It feels like the overall popularity of the genre known as Soulslike exploded with the success of last year’s “Elden Ring,” considered by many to be the best game of 2022. Even gamers who had never suffered the torture of masterpieces like “Bloodborne” and “Dark Souls 3” were plugging dozens of hours into “Elden Ring,” dying over and over and over again. This subgenre of role-playing games is defined by misery and masochism, experiences built on how too many modern games hold your hand from checkpoint to checkpoint and that games should be hard. Death matters, bosses will punish you, and even objectives won’t be obvious.

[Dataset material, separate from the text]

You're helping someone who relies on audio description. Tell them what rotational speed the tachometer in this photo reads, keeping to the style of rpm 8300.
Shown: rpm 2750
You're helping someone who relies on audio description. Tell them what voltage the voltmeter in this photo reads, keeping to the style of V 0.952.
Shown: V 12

The latest in the category is the twistedly brutal “Lords of the Fallen,” a game that doesn’t quite live up to the best of the genre but contains enough addictive gameplay and world-building to keep fans engaged through the holiday season. Like many Soulslikes, I was almost ready to give up during a few particularly brutal boss fights, but I would push through. And that sense of accomplishment when you defeat a massive enemy in a game like this can’t be beaten. There are some notable camera issues and frustrating physics, but I’m still trudging forward to see what’s around every corner of this game—I’m about 25 hours in with likely that much left—even if I know it’s almost certainly going to kick my ass.

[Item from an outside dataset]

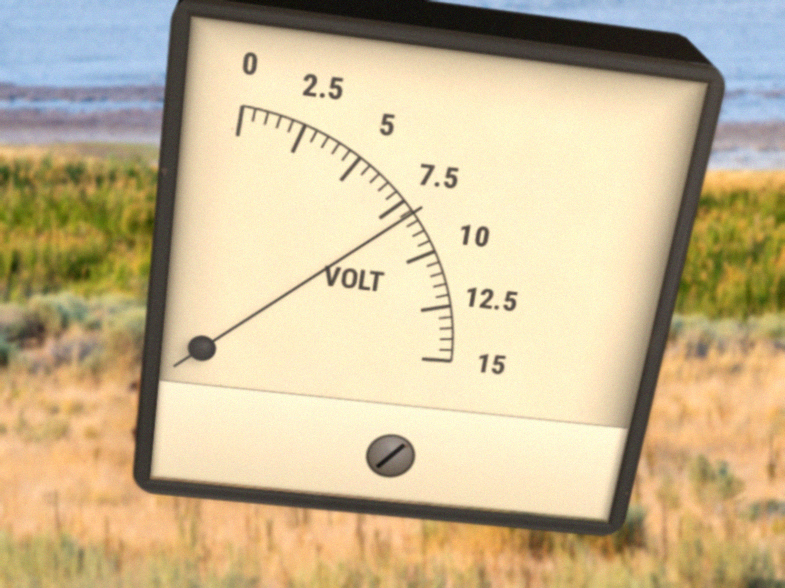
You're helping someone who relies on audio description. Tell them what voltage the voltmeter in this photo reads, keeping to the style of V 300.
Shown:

Developed by Hexworks and published by CI Games, “Lords of the Fallen” is a reboot of a 2014 game of the same name. It bears a striking resemblance to the “Dark Souls” series, including the character creation at the beginning to the inventory, equipment management, and stat allotment when leveling up. After you create your character, you’re thrust into the world of Mournstead, a place filled with creatures that want you dead. However, “Lords of the Fallen” has a neat twist in that it has two realms: the land of the living (known as Axiom) and a parallel underworld (known as Umbral). You can willingly travel to Umbral using an Umbral Lamp or just end up there when you die. Progress will sometimes require a quick trip to Umbral to get through an obstacle or solve a puzzle, but it’s not exactly a safety net of a “second life” as much as it is a new challenge, given it contains some of the toughest enemies. Like most Soulslikes, death impacts “Lords of the Fallen,” leading to the loss of XP points (known as vigor) that can be retrieved by killing whatever killed you.

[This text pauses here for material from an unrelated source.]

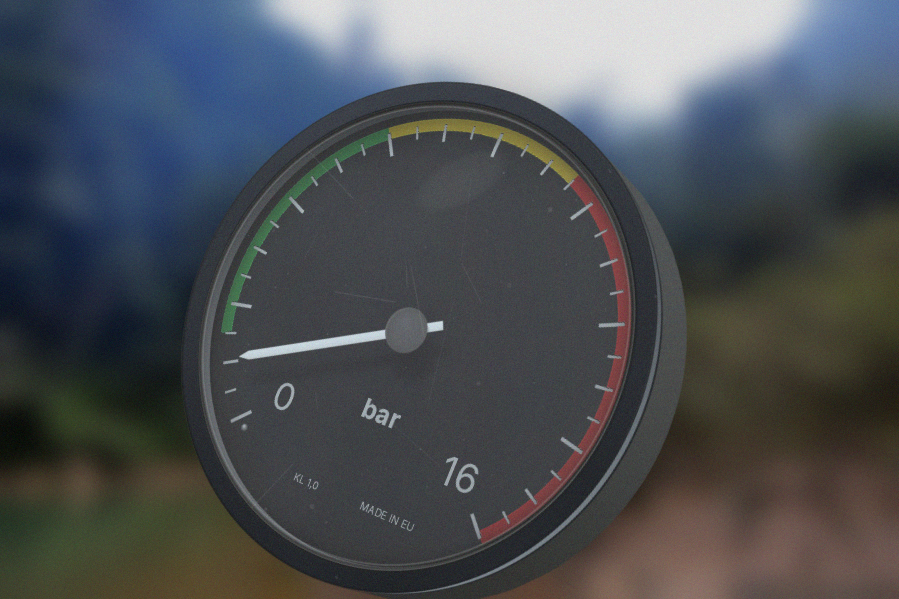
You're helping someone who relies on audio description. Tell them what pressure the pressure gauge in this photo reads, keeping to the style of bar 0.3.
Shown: bar 1
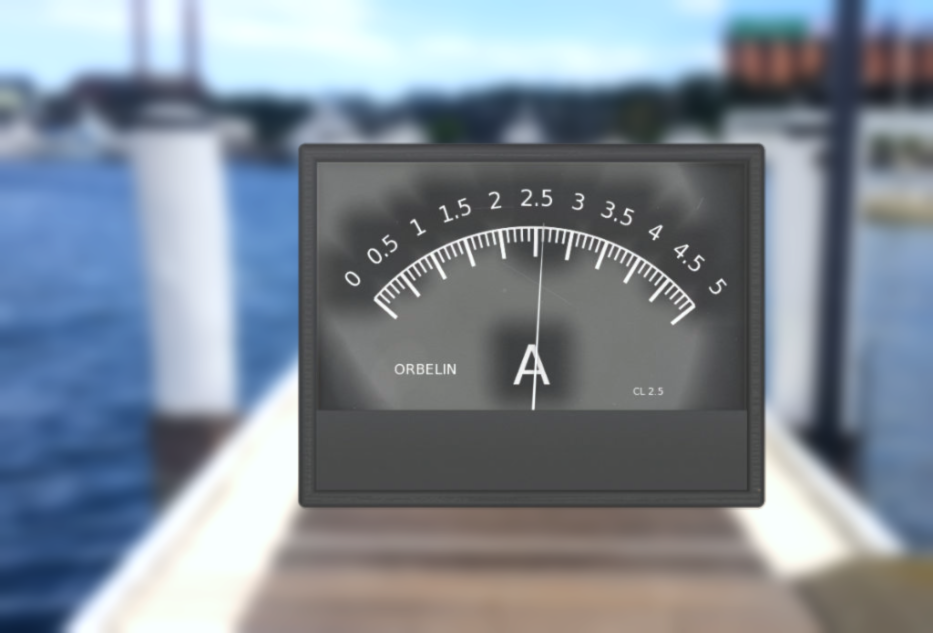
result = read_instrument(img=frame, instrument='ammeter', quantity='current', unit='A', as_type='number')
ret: 2.6 A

And that’s really about it. “Lords of the Fallen” takes you across slightly varied environments, although there's a sense of design and gameplay repetition that can be disappointing, along with a surprisingly linear design for a game like this. The biggest problem, however, is that a game like this lives and dies on its physics. When you need to time a parry just right to survive an encounter, you don’t want to feel like the game’s design is working against you, and “Lords of the Fallen” sometimes lacks refinement in this department. Dodge maneuvers are inconsistent, and I died more than once just because a camera got stuck behind a rock or a building. And the lock-on camera here—essential in a combat game—is wildly inconsistent, often disappearing mid-fight.
Still, my warrior persists. “Lords of the Fallen” is a fresh start for a potentially great new Soulslike franchise, complete with rookie issues and growing pains but also significant potential. It really just takes a bit more variation in enemy design, a bit more world-building, and more refined mechanics. One might say that’s everything for a game like this. And yet there’s still something so addictive about vanquishing an impossible foe in a game like “Lords of the Fallen” or solving a difficult puzzle that allows one to return to the land of the living. Ultimately, “Lords of the Fallen” made me want to play the superior “Elden Ring” or “Bloodborne” again (or finally get around to “Lies of P”), but in a sense it has rekindled my love for this subgenre. Maybe all the pain truly is worth it.
The publisher provided a review copy of this title.